§ **TASK ITEM**: Reproduce the data exactly; no word may be added or dropped.

§ **RECORDS PROVIDED**:
[Start of Attachment]
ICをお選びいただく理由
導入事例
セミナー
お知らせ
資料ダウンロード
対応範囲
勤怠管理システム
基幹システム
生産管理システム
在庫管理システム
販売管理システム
[End of Attachment]
§ **TASK ANSWER**:
ICをお選びいただく理由
導入事例
セミナー
お知らせ
資料ダウンロード
対応範囲
勤怠管理システム
基幹システム
生産管理システム
在庫管理システム
販売管理システム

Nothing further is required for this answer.